Task brief: Repeat the records exactly, with one exception: no images.

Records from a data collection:
☆ ☆ ☆
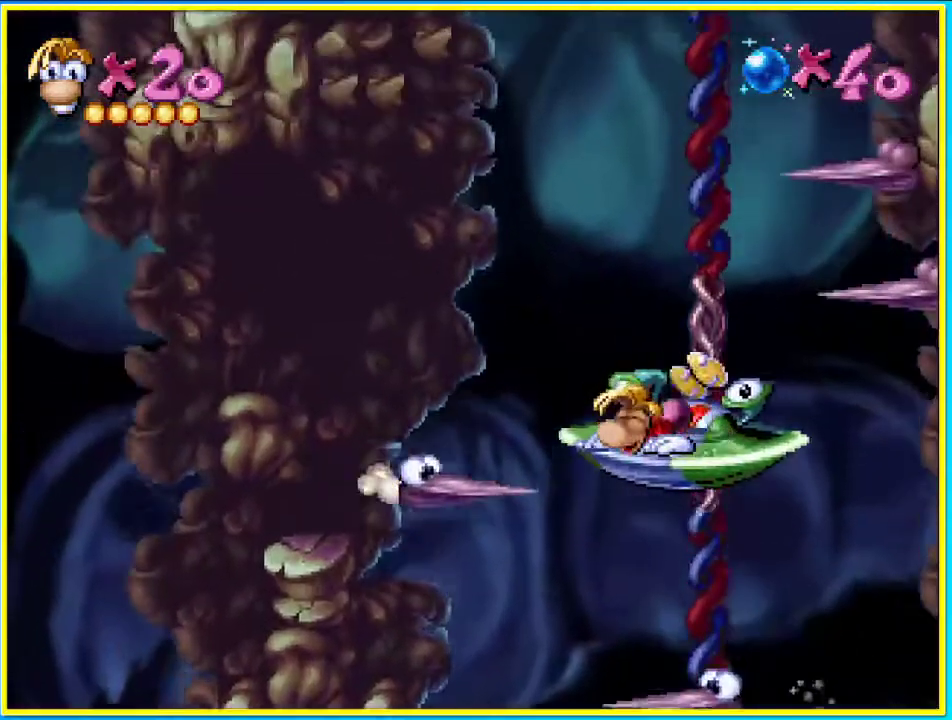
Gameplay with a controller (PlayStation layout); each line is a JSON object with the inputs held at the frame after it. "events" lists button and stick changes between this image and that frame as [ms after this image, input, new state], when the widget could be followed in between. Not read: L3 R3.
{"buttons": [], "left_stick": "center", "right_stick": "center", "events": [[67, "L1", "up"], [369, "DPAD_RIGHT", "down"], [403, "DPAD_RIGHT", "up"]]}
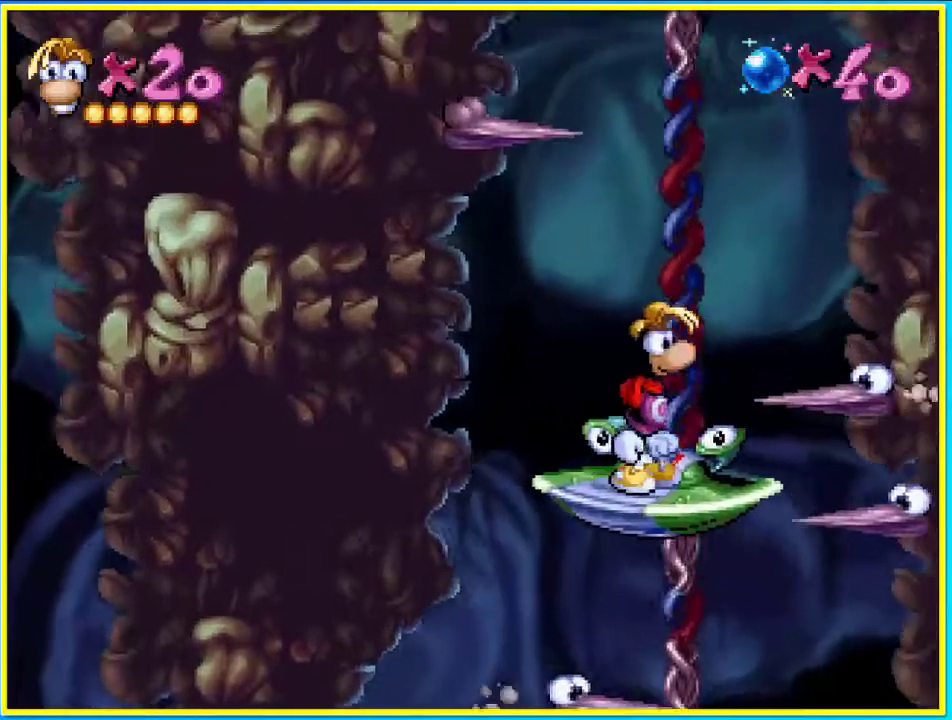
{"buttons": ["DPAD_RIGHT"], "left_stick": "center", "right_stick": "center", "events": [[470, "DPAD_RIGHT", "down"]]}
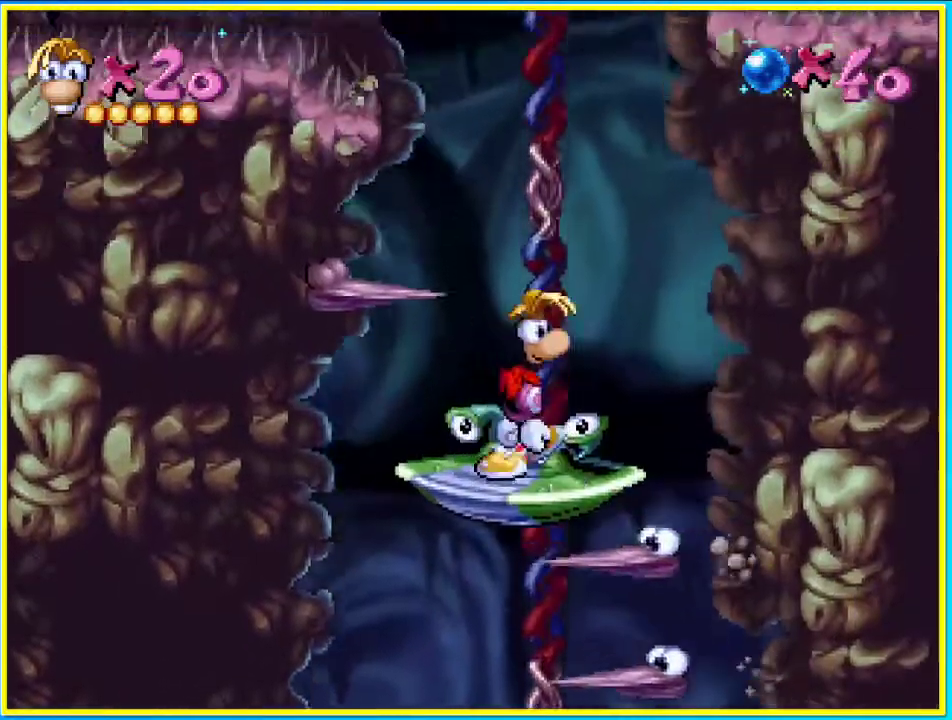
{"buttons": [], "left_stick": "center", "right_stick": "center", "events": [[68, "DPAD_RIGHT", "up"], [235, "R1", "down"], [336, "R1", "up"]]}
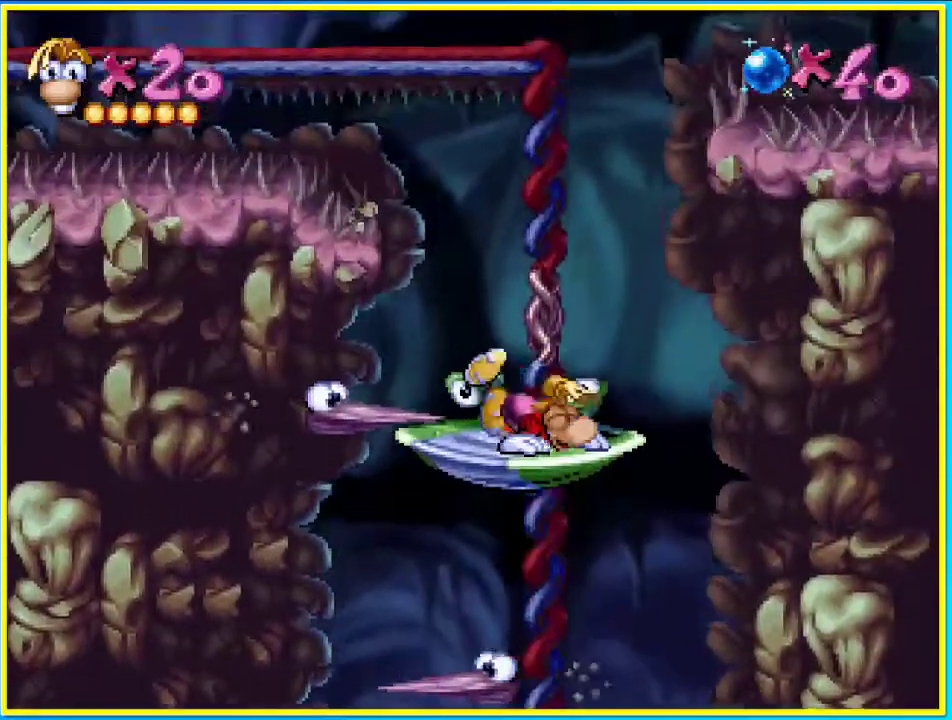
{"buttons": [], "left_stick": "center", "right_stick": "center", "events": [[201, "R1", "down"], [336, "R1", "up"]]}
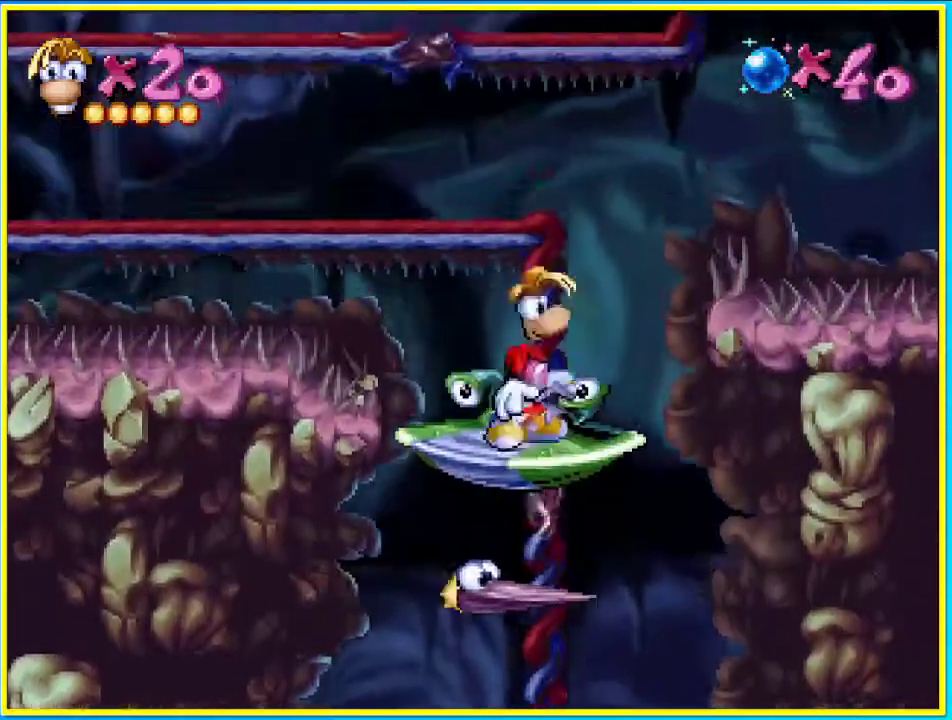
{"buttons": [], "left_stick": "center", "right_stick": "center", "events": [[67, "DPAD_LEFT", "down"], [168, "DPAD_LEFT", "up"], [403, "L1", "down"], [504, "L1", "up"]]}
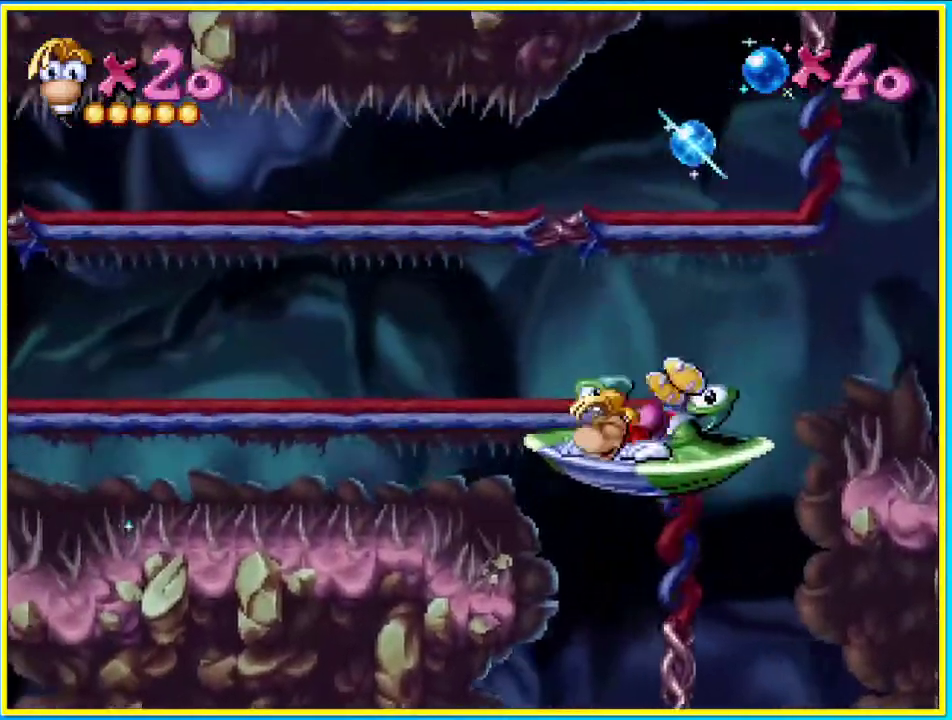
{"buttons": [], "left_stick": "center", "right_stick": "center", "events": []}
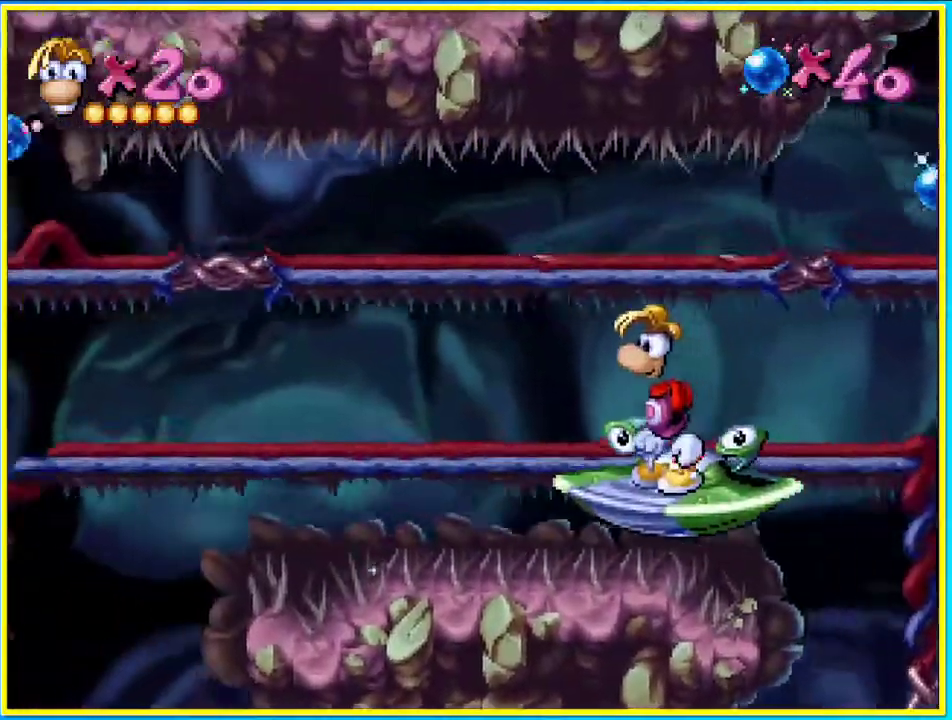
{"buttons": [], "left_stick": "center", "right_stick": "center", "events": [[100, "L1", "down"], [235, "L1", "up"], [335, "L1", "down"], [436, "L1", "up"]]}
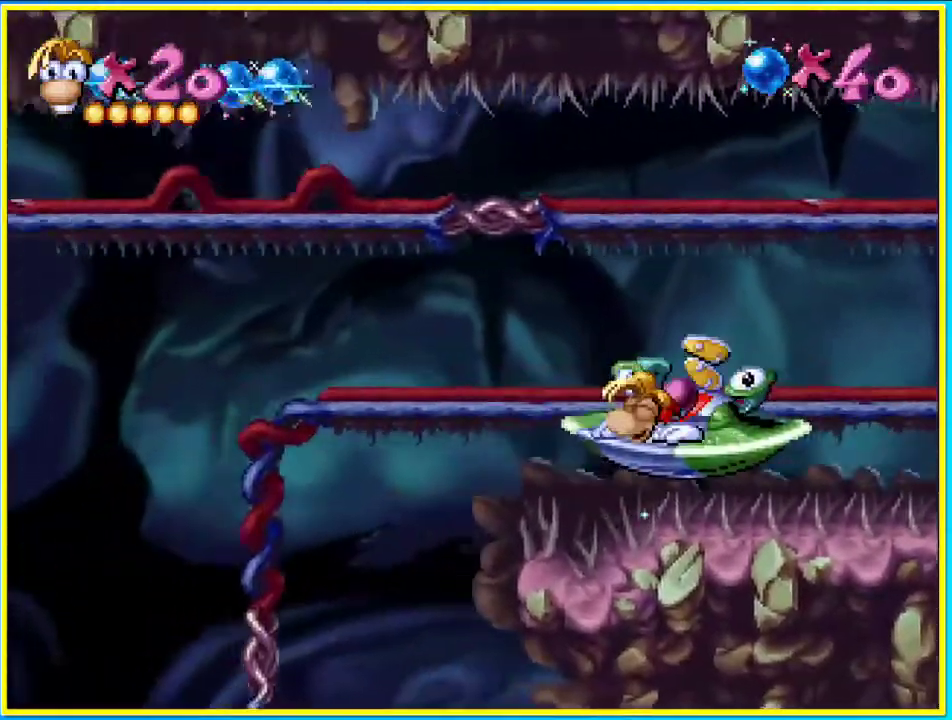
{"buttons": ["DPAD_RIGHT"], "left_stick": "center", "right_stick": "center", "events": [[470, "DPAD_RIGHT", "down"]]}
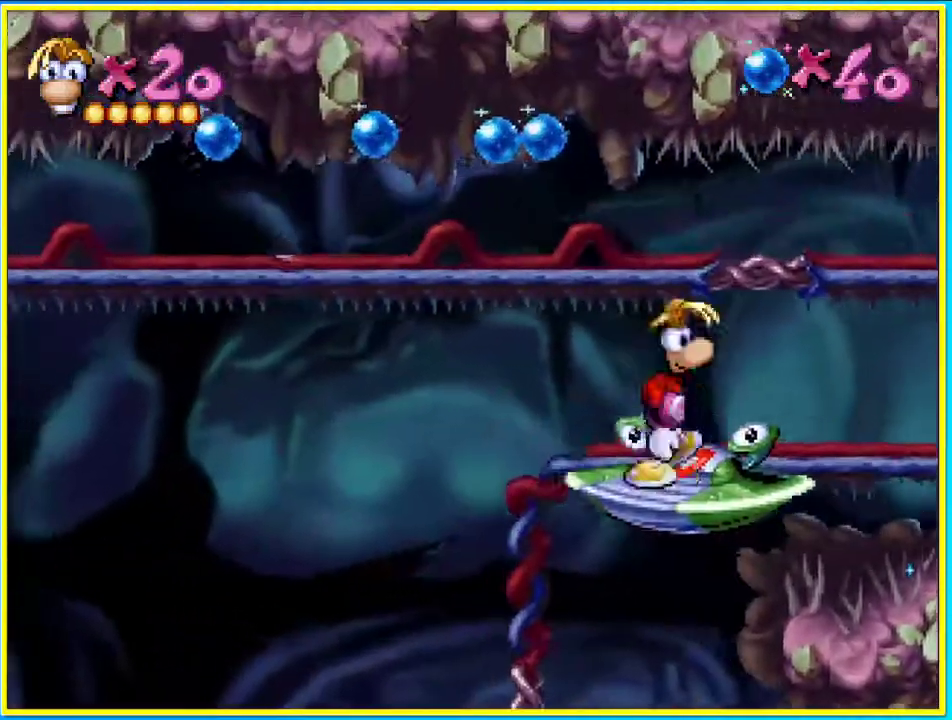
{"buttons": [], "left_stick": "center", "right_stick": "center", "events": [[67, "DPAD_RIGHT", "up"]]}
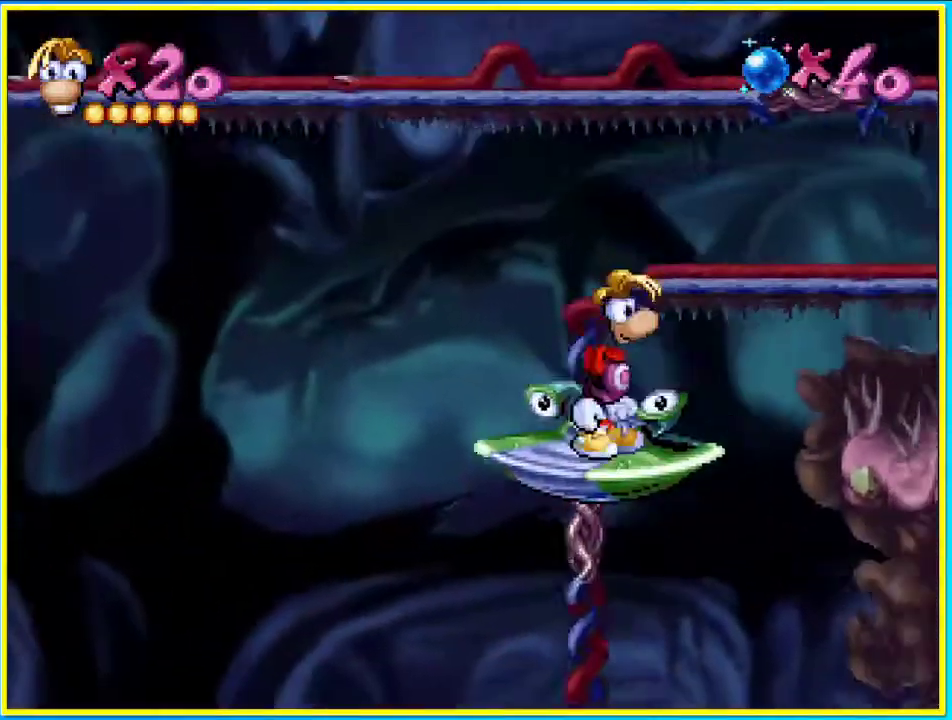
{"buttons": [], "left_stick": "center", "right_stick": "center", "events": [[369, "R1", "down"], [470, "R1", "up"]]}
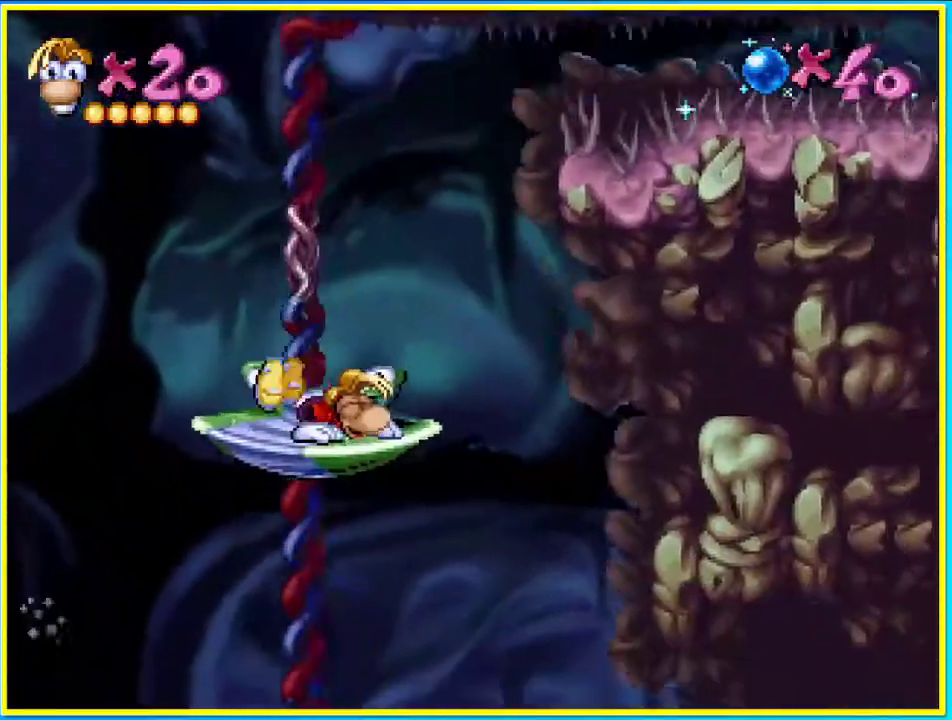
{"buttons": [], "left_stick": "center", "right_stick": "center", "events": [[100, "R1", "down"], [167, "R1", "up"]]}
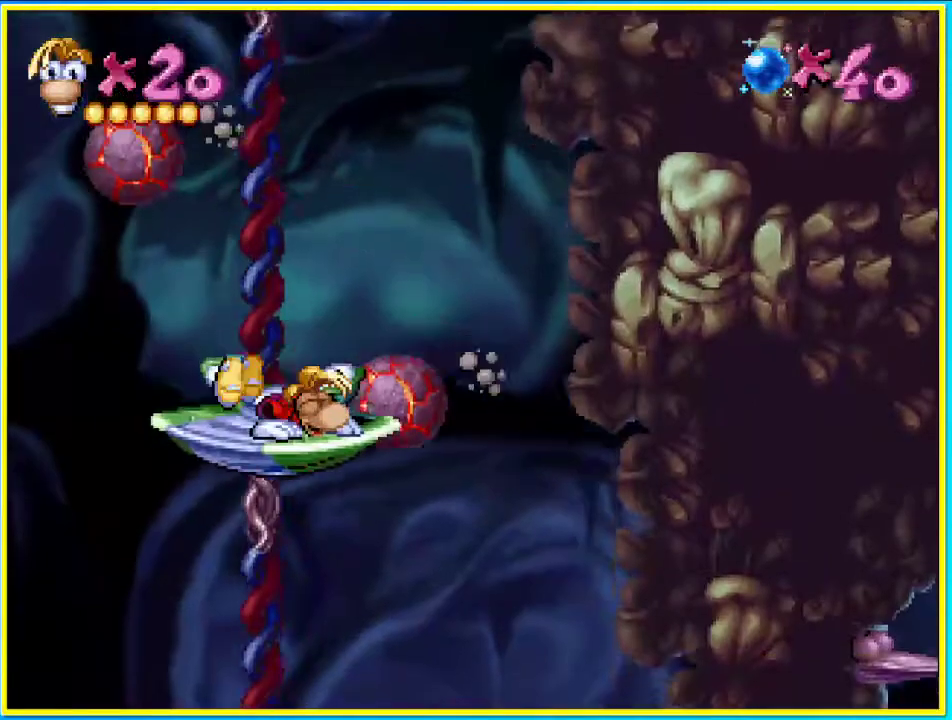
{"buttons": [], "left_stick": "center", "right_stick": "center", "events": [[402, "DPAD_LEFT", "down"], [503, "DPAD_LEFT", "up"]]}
☆ ☆ ☆
Written solution:
Gameplay with a controller (PlayStation layout); each line is a JSON object with the inputs held at the frame after it. "events" lists button and stick changes between this image and that frame as [ms after this image, input, new state], when the widget could be followed in between. Not read: L3 R3.
{"buttons": [], "left_stick": "center", "right_stick": "center", "events": [[67, "L1", "up"], [369, "DPAD_RIGHT", "down"], [403, "DPAD_RIGHT", "up"]]}
{"buttons": ["DPAD_RIGHT"], "left_stick": "center", "right_stick": "center", "events": [[470, "DPAD_RIGHT", "down"]]}
{"buttons": [], "left_stick": "center", "right_stick": "center", "events": [[68, "DPAD_RIGHT", "up"], [235, "R1", "down"], [336, "R1", "up"]]}
{"buttons": [], "left_stick": "center", "right_stick": "center", "events": [[201, "R1", "down"], [336, "R1", "up"]]}
{"buttons": [], "left_stick": "center", "right_stick": "center", "events": [[67, "DPAD_LEFT", "down"], [168, "DPAD_LEFT", "up"], [403, "L1", "down"], [504, "L1", "up"]]}
{"buttons": [], "left_stick": "center", "right_stick": "center", "events": []}
{"buttons": [], "left_stick": "center", "right_stick": "center", "events": [[100, "L1", "down"], [235, "L1", "up"], [335, "L1", "down"], [436, "L1", "up"]]}
{"buttons": ["DPAD_RIGHT"], "left_stick": "center", "right_stick": "center", "events": [[470, "DPAD_RIGHT", "down"]]}
{"buttons": [], "left_stick": "center", "right_stick": "center", "events": [[67, "DPAD_RIGHT", "up"]]}
{"buttons": [], "left_stick": "center", "right_stick": "center", "events": [[369, "R1", "down"], [470, "R1", "up"]]}
{"buttons": [], "left_stick": "center", "right_stick": "center", "events": [[100, "R1", "down"], [167, "R1", "up"]]}
{"buttons": [], "left_stick": "center", "right_stick": "center", "events": [[402, "DPAD_LEFT", "down"], [503, "DPAD_LEFT", "up"]]}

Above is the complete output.